→ **Exercise goal**: Beginning with the line of the entries below that holds "top: 598px ->" and ending with the line that holds "html: none ->", transcribe each line exactly as written. Pictures stay out.

[Opening Input records section]

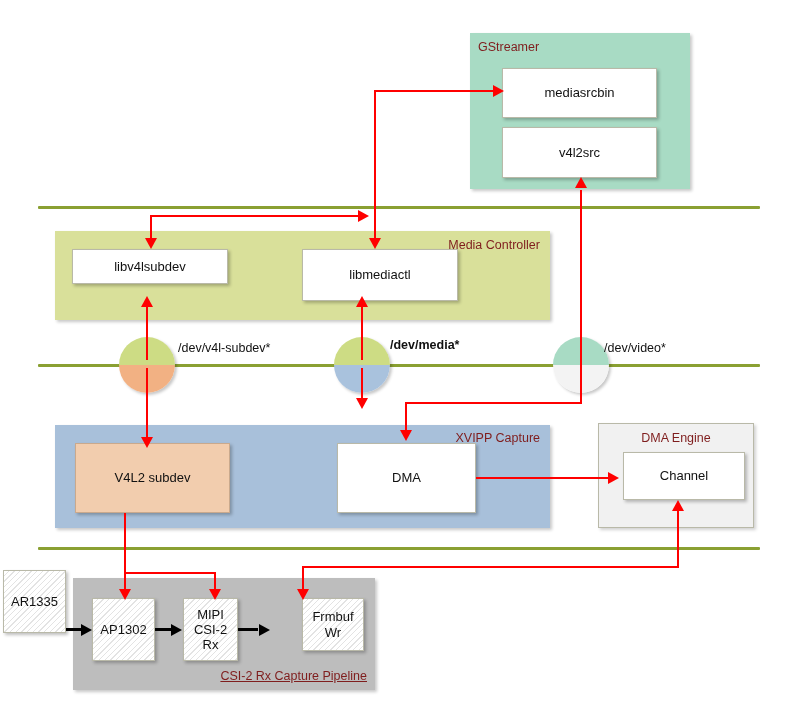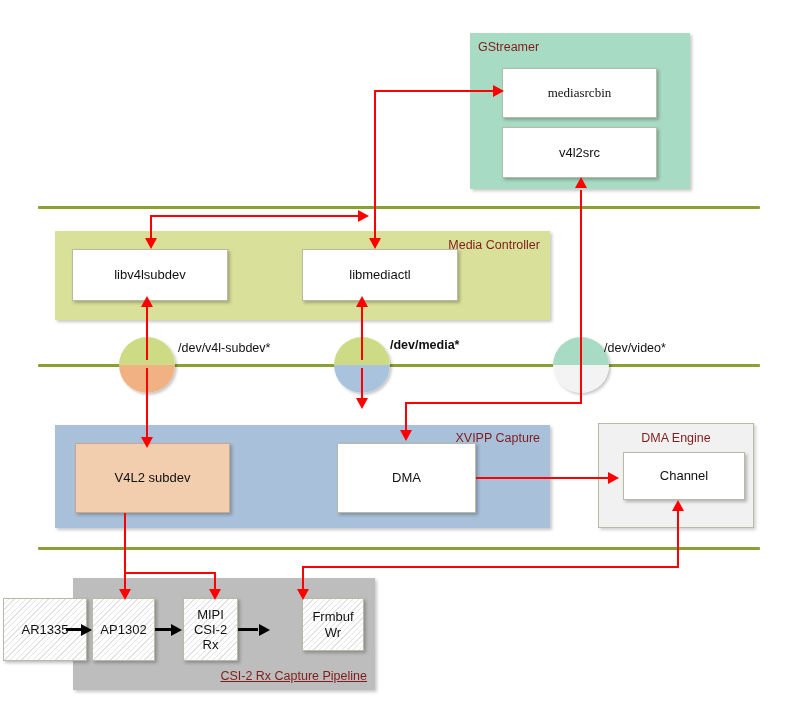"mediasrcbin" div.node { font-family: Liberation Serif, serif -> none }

[Closing Input records section]
[Opening Input records section]

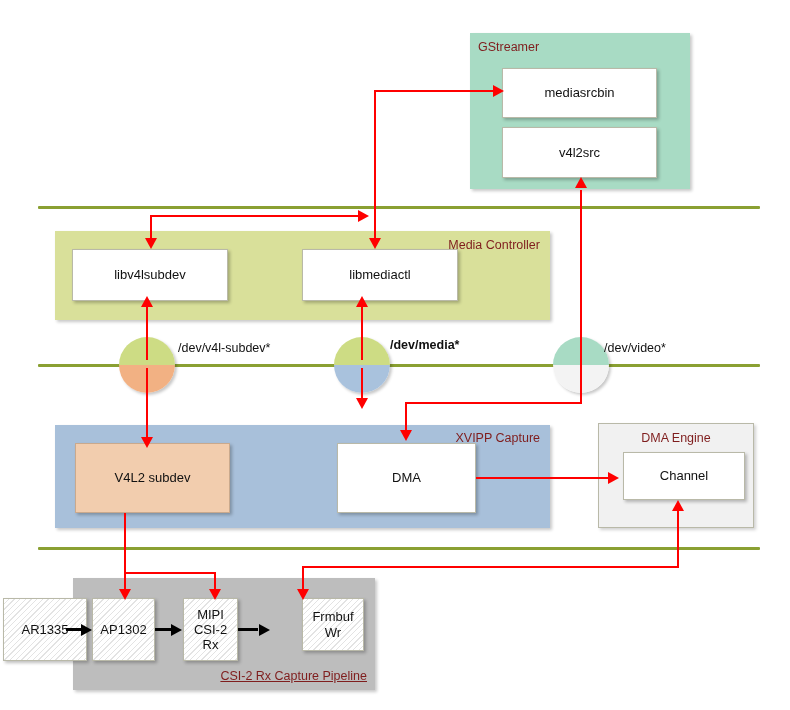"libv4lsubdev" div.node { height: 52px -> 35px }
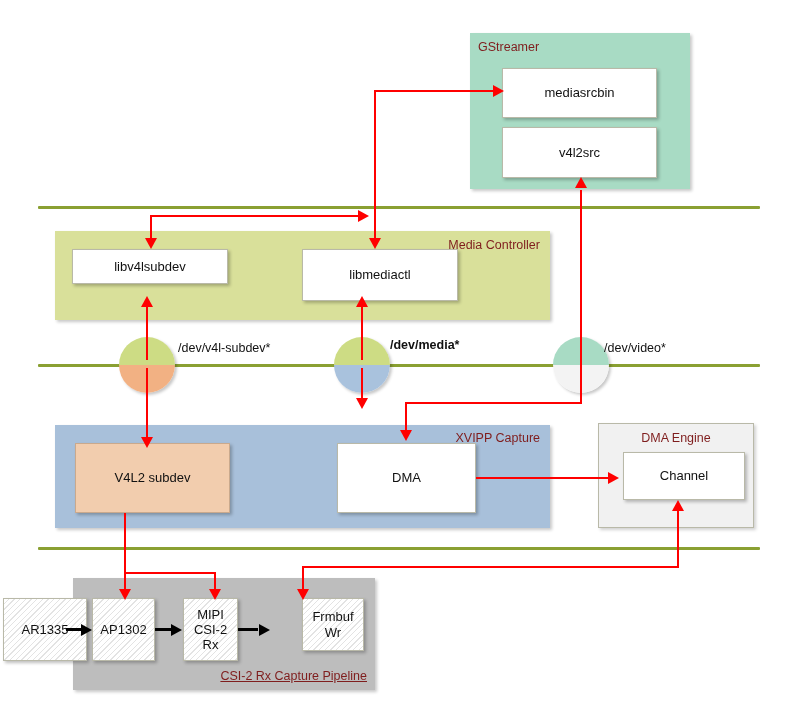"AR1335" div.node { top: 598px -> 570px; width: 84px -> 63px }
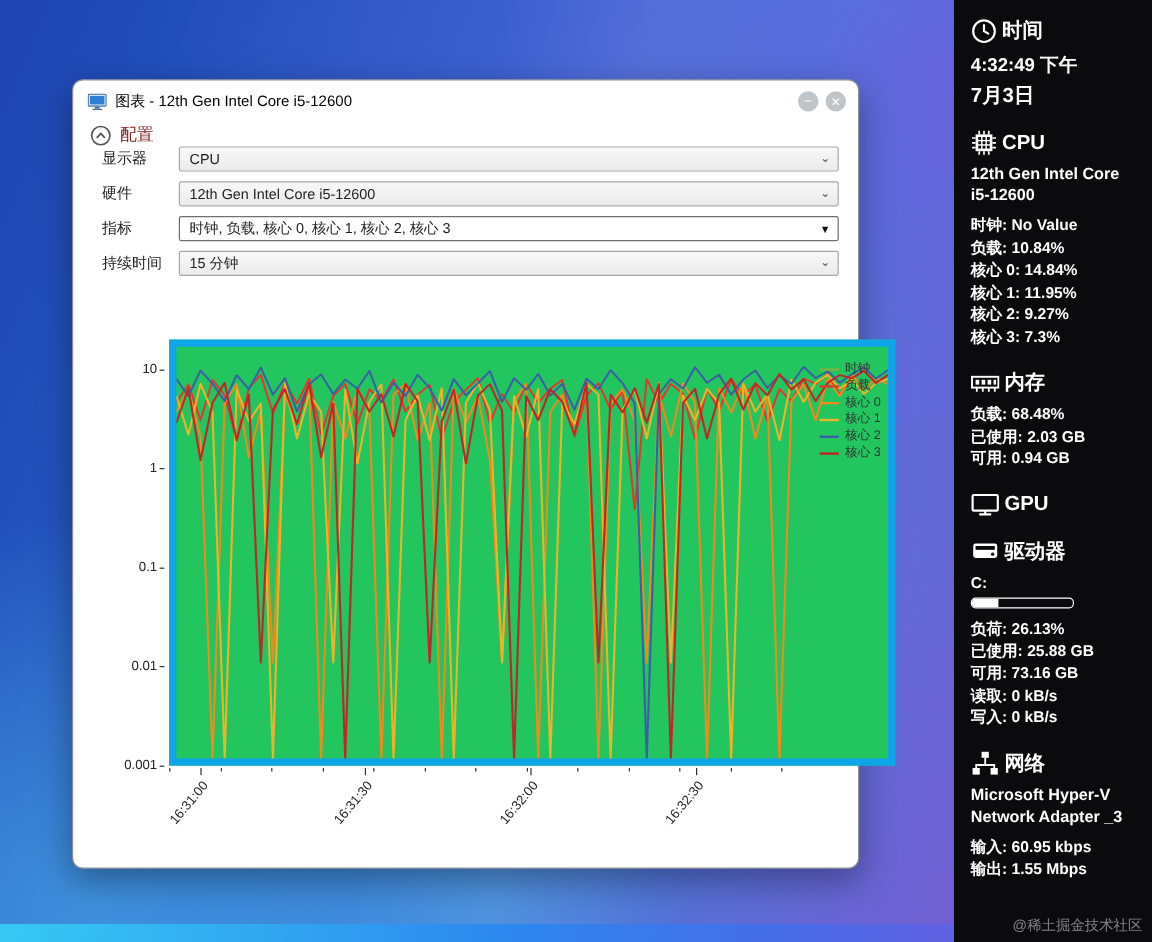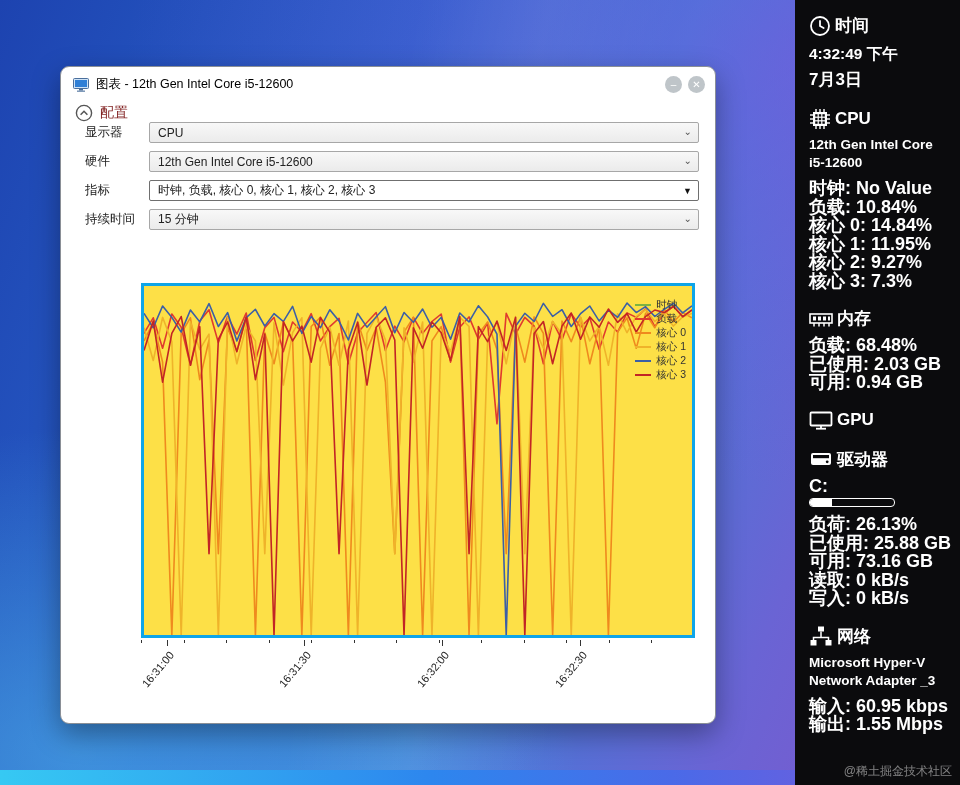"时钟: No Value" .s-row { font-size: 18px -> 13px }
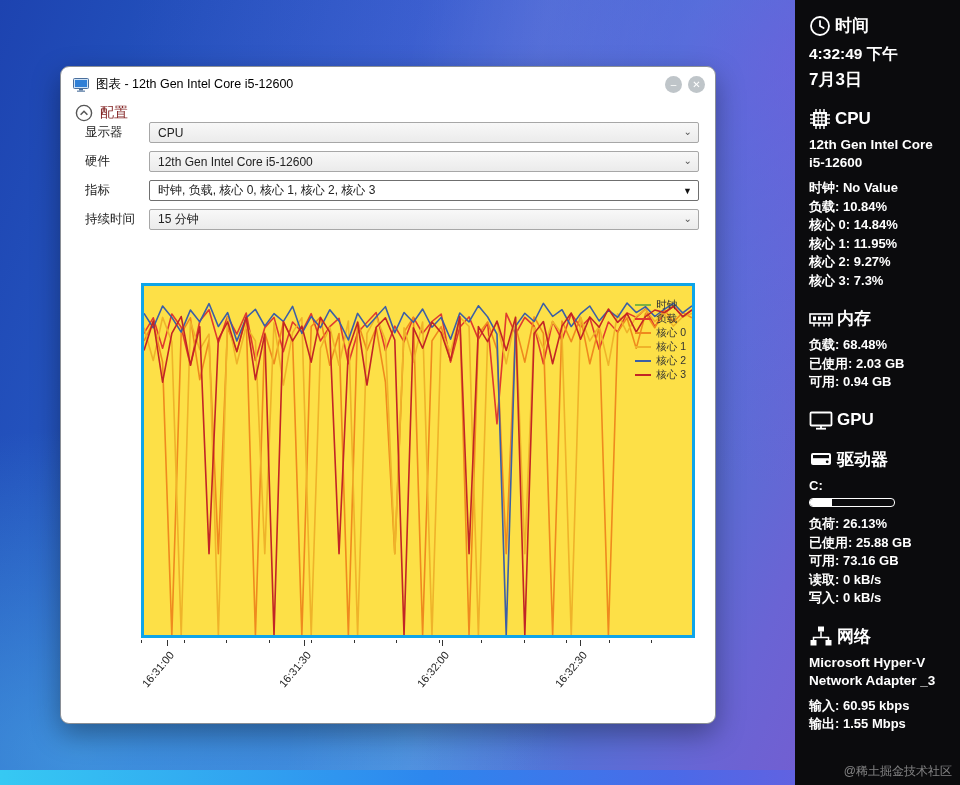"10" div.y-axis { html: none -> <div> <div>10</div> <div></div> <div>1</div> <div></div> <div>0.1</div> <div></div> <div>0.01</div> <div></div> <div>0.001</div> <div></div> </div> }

[Closing Input records section]

→ **Written answer**:
"AR1335" div.node { top: 598px -> 570px; width: 84px -> 63px }
"时钟: No Value" .s-row { font-size: 18px -> 13px }
"10" div.y-axis { html: none -> <div> <div>10</div> <div></div> <div>1</div> <div></div> <div>0.1</div> <div></div> <div>0.01</div> <div></div> <div>0.001</div> <div></div> </div> }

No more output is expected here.